The industry also faces a tough sales environment in the crucial U.S. market. An economic slowdown has squeezed demand, especially for big SUVs and other light trucks in light of record-high gasoline prices, but Honda's range of fuel-efficient vehicles mean it has fared better than U.S. rivals General Motors Corp and Ford Motor Co

On Thursday, Ford reported an unexpected quarterly profit thanks to strong European results and narrower losses in North America due to cost-cutting.

Ford's one-third-owned Mazda Motor Corp posted on Friday a 2.3 percent rise in annual operating profit to 162.15 billion yen, and forecast a 29 percent plunge for this year to 115 billion yen -- its first profit fall in eight years.

Mitsubishi Motors Corp's operating profit jumped 170 percent to a record last year on higher vehicle sales, but it also forecast a big drop this year.

Honda and Mitsubishi set their dollar exchange rate assumption for the 2008/09 business year at 100 yen and the euro at 155 yen Mazda sees the euro averaging 150 yen.

LULL IN NORTH AMERICA

Honda's fourth-quarter operating profit, which excludes earnings made in China, fell 33 percent to 168.8 billion yen, while revenue fell 1 percent to 3.056 trillion yen.

Analysts said Honda was better-positioned than most, including domestic rivals Toyota Motor Corp and Nissan Motor Co, to weather a downturn in the United States thanks to it range of fuel-efficient cars, and a flexible manufacturing system that allows it to adjust production more effectively to shifting market needs.

But they also noted that Honda's spending on sales incentives in the United States remains high as it, as well as rivals, adjusts inventory levels.

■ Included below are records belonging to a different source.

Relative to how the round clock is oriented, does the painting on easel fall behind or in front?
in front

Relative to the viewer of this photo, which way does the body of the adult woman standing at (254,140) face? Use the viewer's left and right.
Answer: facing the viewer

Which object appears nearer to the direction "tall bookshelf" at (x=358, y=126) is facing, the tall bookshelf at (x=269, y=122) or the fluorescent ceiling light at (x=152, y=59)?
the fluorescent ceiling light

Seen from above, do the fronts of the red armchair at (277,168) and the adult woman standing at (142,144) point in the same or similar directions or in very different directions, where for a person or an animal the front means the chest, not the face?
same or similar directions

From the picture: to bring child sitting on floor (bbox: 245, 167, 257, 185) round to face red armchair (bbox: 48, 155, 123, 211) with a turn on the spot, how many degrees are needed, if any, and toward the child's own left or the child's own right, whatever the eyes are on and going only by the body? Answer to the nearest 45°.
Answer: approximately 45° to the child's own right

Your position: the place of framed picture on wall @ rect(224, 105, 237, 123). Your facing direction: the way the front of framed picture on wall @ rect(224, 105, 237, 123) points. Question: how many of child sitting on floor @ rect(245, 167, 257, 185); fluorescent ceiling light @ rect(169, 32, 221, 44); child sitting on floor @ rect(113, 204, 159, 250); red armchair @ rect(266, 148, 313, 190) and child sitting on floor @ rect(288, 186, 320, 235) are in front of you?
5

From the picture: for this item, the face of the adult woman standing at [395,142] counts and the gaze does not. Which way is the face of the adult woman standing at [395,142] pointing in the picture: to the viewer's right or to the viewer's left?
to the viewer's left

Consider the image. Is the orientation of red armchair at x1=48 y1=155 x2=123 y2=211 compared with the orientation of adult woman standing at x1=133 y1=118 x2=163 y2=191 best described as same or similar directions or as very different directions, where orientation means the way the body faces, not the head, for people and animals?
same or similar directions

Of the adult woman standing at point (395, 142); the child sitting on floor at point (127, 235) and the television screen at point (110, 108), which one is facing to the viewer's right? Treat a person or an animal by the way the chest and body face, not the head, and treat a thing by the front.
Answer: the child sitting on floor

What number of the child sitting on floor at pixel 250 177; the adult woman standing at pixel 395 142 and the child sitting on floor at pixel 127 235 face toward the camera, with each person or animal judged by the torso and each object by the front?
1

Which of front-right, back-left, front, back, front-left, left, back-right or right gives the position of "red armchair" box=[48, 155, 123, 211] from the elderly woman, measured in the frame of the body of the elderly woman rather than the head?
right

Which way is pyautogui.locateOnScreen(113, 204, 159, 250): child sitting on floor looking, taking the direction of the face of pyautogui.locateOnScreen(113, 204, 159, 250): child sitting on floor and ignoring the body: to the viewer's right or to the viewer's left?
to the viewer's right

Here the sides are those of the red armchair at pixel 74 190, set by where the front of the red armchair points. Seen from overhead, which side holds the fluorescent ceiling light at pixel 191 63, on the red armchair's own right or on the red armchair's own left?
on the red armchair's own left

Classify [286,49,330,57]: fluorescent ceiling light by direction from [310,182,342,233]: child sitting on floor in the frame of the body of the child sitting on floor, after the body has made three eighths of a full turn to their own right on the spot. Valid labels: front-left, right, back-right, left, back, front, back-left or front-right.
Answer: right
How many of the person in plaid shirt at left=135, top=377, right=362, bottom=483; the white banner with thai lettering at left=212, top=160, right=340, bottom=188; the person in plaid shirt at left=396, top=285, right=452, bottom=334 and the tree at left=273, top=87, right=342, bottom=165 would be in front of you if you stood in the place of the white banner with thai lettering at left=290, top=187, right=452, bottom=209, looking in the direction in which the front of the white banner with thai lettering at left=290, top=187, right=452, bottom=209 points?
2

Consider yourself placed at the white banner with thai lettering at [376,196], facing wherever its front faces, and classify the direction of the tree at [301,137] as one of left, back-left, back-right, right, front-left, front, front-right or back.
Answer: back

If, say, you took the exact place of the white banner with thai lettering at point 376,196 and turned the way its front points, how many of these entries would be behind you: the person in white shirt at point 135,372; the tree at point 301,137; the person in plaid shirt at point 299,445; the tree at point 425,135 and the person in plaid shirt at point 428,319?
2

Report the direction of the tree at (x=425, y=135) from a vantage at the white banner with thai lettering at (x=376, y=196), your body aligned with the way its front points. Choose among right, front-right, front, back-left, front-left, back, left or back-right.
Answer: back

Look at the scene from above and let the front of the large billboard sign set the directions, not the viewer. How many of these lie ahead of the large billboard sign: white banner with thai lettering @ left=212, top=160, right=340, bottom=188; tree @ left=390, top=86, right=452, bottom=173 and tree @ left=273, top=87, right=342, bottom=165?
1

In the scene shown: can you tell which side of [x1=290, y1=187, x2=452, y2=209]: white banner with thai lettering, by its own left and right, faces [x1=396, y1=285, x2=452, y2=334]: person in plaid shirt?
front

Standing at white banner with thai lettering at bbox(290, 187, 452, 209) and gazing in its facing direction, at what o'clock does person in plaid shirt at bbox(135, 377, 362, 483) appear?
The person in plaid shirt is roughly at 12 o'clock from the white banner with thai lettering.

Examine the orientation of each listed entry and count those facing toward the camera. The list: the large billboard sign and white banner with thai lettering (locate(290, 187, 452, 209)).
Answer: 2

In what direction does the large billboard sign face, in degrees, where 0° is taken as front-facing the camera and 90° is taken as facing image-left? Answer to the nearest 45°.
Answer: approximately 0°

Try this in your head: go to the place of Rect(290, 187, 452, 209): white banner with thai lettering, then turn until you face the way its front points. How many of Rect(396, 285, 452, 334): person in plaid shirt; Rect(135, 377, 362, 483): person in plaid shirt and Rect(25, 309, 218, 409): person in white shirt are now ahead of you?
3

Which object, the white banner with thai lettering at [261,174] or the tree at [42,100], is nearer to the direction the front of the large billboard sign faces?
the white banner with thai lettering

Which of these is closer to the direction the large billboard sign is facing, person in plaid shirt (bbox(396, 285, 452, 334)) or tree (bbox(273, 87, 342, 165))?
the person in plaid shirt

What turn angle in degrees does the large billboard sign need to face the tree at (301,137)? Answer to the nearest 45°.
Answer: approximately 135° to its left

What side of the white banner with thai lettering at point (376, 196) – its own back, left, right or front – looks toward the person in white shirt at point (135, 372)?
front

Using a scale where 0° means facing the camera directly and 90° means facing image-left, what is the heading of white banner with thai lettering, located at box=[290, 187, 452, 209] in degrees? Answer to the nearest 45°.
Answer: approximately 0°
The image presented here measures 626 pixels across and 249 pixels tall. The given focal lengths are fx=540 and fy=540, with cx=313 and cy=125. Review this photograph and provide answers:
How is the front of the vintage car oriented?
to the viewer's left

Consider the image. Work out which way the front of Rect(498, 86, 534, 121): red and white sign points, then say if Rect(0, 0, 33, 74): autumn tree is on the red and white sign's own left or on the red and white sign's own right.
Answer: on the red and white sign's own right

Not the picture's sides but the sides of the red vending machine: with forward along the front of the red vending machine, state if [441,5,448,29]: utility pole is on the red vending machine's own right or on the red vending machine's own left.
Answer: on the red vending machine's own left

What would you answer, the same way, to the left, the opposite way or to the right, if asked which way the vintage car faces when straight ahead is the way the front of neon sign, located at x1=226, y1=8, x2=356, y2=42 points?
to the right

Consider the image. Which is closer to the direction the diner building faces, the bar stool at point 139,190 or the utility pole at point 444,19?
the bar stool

Kondo said Honda expected to pull back spending on sales incentives to under $1,000 per car in the United States this year, from over that level averaged last year, helped by the planned remodeling of the Pilot and other models.

But he conceded that Honda needed to work down its bloated inventory of cars such as the Accord this year, meaning wholesale performance, which is reflected in earnings, would suffer.

"The momentum should return next year, since our retail sales remain healthy," he said.

Mazda also expects its global retail sales to grow, by 8.6 percent in 2008/09 to 1.48 million vehicles on a spike in sales in China and continued growth in Europe, particularly Russia.

Mazda also announced the launch of the remodeled Mazda6 sedan in the United States this summer -- a crucial model to improve its operations there -- saying it expected to produce more than the 55,000 units built last year at its joint venture factory with Ford in Michigan.

Shares of Honda, the world's fourth-most valuable automaker behind Toyota, Volkswagen AG and Daimler AG, have fallen 11 percent in the year to date, broadly in line with Tokyo's transport subindex ITEQP, which has lost 13 percent.

Before the results, Honda ended up 3.7 percent at 3,330 yen and Mazda put on 2.6 percent to 431 yen. Mitsubishi Motors closed up 1.2 percent at 163 yen after its results.